Assignment :: Return every line of the material exactly.

Provided entries ::

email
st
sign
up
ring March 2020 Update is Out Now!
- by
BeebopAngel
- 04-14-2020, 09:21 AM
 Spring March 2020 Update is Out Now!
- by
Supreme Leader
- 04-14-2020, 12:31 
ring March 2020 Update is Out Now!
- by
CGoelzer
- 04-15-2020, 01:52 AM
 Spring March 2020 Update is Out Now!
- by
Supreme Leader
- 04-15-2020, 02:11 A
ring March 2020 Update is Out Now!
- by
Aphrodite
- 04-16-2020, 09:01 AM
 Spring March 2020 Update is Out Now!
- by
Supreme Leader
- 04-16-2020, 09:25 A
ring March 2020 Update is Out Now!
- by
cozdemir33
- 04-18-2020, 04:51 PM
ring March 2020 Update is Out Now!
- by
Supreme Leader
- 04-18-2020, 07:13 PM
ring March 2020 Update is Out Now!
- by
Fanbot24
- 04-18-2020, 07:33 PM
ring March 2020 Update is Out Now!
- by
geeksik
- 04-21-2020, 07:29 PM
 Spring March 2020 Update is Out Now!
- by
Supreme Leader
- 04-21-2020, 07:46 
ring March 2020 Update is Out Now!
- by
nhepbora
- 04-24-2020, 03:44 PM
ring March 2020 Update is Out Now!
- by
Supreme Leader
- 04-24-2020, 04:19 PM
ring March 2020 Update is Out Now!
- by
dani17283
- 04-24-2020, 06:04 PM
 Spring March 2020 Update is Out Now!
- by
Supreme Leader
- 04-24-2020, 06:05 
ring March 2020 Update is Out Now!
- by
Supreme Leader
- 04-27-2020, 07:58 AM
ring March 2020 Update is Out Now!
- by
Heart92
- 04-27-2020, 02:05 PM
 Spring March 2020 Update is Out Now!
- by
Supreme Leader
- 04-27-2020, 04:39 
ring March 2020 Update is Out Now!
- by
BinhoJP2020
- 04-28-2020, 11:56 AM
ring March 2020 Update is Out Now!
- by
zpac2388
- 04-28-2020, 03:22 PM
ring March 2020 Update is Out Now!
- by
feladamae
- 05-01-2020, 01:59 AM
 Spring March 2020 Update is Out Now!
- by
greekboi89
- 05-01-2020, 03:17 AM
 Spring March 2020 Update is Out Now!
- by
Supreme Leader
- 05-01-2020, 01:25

Task solution ::
email
st
sign
up
ring March 2020 Update is Out Now!
- by
BeebopAngel
- 04-14-2020, 09:21 AM
 Spring March 2020 Update is Out Now!
- by
Supreme Leader
- 04-14-2020, 12:31 
ring March 2020 Update is Out Now!
- by
CGoelzer
- 04-15-2020, 01:52 AM
 Spring March 2020 Update is Out Now!
- by
Supreme Leader
- 04-15-2020, 02:11 A
ring March 2020 Update is Out Now!
- by
Aphrodite
- 04-16-2020, 09:01 AM
 Spring March 2020 Update is Out Now!
- by
Supreme Leader
- 04-16-2020, 09:25 A
ring March 2020 Update is Out Now!
- by
cozdemir33
- 04-18-2020, 04:51 PM
ring March 2020 Update is Out Now!
- by
Supreme Leader
- 04-18-2020, 07:13 PM
ring March 2020 Update is Out Now!
- by
Fanbot24
- 04-18-2020, 07:33 PM
ring March 2020 Update is Out Now!
- by
geeksik
- 04-21-2020, 07:29 PM
 Spring March 2020 Update is Out Now!
- by
Supreme Leader
- 04-21-2020, 07:46 
ring March 2020 Update is Out Now!
- by
nhepbora
- 04-24-2020, 03:44 PM
ring March 2020 Update is Out Now!
- by
Supreme Leader
- 04-24-2020, 04:19 PM
ring March 2020 Update is Out Now!
- by
dani17283
- 04-24-2020, 06:04 PM
 Spring March 2020 Update is Out Now!
- by
Supreme Leader
- 04-24-2020, 06:05 
ring March 2020 Update is Out Now!
- by
Supreme Leader
- 04-27-2020, 07:58 AM
ring March 2020 Update is Out Now!
- by
Heart92
- 04-27-2020, 02:05 PM
 Spring March 2020 Update is Out Now!
- by
Supreme Leader
- 04-27-2020, 04:39 
ring March 2020 Update is Out Now!
- by
BinhoJP2020
- 04-28-2020, 11:56 AM
ring March 2020 Update is Out Now!
- by
zpac2388
- 04-28-2020, 03:22 PM
ring March 2020 Update is Out Now!
- by
feladamae
- 05-01-2020, 01:59 AM
 Spring March 2020 Update is Out Now!
- by
greekboi89
- 05-01-2020, 03:17 AM
 Spring March 2020 Update is Out Now!
- by
Supreme Leader
- 05-01-2020, 01:25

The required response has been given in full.